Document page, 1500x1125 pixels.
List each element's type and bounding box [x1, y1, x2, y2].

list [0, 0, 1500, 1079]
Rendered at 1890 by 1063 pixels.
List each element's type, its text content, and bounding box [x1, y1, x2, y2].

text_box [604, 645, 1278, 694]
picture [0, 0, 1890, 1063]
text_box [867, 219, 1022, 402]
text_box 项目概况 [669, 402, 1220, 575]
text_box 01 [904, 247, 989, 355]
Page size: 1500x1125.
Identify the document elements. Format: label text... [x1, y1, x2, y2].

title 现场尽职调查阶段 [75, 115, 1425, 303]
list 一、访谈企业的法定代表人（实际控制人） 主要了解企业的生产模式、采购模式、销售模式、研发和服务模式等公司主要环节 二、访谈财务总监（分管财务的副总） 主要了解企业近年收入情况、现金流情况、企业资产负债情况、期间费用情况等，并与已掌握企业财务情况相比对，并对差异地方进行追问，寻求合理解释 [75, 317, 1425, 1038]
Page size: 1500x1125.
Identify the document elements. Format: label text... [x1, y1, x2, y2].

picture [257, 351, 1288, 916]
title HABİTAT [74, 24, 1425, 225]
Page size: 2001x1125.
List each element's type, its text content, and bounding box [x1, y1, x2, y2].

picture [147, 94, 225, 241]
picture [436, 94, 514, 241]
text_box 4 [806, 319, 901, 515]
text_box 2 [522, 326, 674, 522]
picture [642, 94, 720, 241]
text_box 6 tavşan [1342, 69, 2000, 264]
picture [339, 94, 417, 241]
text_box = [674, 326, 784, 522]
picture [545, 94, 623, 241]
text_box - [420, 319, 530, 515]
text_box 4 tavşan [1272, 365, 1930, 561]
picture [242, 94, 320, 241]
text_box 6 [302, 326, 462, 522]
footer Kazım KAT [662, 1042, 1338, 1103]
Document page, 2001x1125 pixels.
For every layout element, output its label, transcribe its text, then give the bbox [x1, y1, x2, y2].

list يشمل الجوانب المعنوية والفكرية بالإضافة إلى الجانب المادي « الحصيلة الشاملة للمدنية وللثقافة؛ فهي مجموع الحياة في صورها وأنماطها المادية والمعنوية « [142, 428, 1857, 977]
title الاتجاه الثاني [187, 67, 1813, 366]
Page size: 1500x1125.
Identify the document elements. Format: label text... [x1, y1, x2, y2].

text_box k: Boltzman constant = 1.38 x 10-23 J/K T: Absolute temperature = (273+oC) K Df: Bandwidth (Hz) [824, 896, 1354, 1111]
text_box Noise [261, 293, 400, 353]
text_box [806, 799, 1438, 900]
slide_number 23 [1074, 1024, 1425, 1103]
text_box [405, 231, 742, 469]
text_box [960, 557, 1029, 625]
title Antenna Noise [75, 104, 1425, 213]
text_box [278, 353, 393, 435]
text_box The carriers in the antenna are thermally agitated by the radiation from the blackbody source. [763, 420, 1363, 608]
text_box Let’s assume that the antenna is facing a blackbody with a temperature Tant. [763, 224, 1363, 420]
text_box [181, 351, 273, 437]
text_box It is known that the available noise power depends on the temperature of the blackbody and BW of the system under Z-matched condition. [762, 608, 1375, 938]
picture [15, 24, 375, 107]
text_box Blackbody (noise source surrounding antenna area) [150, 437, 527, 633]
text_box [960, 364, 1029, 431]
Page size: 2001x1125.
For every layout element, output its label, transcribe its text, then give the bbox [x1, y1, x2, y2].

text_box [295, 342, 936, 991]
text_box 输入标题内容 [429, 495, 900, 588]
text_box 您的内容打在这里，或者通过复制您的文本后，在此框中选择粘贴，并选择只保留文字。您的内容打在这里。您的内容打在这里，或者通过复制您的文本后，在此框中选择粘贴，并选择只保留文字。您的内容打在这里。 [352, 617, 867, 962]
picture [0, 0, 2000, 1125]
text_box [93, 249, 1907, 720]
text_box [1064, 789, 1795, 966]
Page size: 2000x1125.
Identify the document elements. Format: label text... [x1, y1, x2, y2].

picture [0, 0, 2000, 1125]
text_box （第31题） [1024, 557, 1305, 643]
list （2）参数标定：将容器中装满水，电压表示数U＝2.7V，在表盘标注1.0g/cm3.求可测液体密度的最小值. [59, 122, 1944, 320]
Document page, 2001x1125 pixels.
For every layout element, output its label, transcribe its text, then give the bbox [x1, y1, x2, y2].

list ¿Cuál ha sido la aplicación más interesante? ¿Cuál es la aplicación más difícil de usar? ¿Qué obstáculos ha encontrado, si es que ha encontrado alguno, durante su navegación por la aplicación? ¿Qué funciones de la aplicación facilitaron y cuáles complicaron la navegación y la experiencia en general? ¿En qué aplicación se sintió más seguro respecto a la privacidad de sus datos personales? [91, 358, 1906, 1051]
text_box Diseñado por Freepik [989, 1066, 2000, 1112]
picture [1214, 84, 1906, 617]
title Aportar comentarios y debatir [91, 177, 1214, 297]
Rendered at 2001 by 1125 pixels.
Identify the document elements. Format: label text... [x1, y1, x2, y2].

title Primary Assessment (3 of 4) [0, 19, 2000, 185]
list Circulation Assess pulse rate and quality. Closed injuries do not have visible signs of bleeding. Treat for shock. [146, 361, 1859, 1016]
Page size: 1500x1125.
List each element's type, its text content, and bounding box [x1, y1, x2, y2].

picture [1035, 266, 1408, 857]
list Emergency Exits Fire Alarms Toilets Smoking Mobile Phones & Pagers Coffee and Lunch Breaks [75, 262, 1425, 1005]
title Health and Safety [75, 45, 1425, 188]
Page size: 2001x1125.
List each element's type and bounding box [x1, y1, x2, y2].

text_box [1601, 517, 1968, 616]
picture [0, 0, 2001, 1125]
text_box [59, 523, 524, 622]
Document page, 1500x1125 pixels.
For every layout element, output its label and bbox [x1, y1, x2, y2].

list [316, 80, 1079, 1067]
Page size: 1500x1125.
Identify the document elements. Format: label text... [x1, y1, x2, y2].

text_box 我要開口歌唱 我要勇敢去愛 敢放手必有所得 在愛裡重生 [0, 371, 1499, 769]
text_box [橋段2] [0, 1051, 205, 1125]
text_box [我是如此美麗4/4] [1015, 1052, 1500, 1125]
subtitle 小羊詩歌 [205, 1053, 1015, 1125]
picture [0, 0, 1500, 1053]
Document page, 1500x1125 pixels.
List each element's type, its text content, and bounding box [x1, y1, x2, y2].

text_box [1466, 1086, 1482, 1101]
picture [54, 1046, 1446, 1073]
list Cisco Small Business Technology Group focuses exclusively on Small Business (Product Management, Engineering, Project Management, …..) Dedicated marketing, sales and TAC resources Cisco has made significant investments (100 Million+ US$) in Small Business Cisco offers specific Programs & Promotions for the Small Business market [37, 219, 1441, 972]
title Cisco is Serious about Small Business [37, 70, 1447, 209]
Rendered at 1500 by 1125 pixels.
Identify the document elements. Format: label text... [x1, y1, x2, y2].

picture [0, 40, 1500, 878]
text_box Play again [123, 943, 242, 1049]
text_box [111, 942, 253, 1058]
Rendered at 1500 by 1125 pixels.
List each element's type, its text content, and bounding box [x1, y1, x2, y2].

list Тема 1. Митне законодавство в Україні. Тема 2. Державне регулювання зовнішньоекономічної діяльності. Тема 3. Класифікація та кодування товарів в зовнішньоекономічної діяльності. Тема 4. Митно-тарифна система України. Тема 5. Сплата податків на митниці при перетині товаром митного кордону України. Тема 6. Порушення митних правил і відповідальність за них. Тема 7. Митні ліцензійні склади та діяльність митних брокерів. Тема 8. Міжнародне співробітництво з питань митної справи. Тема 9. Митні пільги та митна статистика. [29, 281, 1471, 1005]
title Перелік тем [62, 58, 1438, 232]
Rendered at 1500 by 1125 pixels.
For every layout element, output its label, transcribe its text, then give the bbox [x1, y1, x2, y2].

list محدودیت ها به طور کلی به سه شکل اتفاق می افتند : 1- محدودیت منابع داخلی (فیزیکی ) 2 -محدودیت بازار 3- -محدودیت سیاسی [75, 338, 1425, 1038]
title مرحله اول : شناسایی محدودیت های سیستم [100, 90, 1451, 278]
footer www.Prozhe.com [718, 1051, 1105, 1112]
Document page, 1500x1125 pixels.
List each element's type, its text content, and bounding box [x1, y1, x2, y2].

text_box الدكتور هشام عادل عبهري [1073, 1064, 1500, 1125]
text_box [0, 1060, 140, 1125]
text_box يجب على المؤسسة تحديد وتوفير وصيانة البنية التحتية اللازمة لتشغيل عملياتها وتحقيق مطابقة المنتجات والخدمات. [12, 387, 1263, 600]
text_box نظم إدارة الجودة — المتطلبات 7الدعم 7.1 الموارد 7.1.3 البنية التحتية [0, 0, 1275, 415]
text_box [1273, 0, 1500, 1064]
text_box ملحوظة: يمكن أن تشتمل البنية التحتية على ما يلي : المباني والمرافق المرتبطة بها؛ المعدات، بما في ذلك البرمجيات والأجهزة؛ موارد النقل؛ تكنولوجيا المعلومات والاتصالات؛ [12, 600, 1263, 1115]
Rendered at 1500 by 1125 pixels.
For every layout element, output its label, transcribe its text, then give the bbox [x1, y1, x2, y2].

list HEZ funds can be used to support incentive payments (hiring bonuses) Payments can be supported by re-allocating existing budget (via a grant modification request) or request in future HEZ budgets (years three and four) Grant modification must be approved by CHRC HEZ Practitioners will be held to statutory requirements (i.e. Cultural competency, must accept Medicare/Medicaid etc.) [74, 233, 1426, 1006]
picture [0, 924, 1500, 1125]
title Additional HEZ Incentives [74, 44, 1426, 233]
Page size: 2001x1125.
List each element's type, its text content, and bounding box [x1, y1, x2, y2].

┄┄┄┄┄┄

Problem: Both the line containing "text_box [405, 231, 742, 469]" and the line containing "Page size: 2000x1125." belong in the answer. Print them and every line above that falls between them exactly, and no others.

Finished exercise:
text_box [405, 231, 742, 469]
text_box [960, 557, 1029, 625]
title Antenna Noise [75, 104, 1425, 213]
text_box [278, 353, 393, 435]
text_box The carriers in the antenna are thermally agitated by the radiation from the blackbody source. [763, 420, 1363, 608]
text_box Let’s assume that the antenna is facing a blackbody with a temperature Tant. [763, 224, 1363, 420]
text_box [181, 351, 273, 437]
text_box It is known that the available noise power depends on the temperature of the blackbody and BW of the system under Z-matched condition. [762, 608, 1375, 938]
picture [15, 24, 375, 107]
text_box Blackbody (noise source surrounding antenna area) [150, 437, 527, 633]
text_box [960, 364, 1029, 431]
Page size: 2001x1125.
For every layout element, output its label, transcribe its text, then give the bbox [x1, y1, x2, y2].

text_box [295, 342, 936, 991]
text_box 输入标题内容 [429, 495, 900, 588]
text_box 您的内容打在这里，或者通过复制您的文本后，在此框中选择粘贴，并选择只保留文字。您的内容打在这里。您的内容打在这里，或者通过复制您的文本后，在此框中选择粘贴，并选择只保留文字。您的内容打在这里。 [352, 617, 867, 962]
picture [0, 0, 2000, 1125]
text_box [93, 249, 1907, 720]
text_box [1064, 789, 1795, 966]
Page size: 2000x1125.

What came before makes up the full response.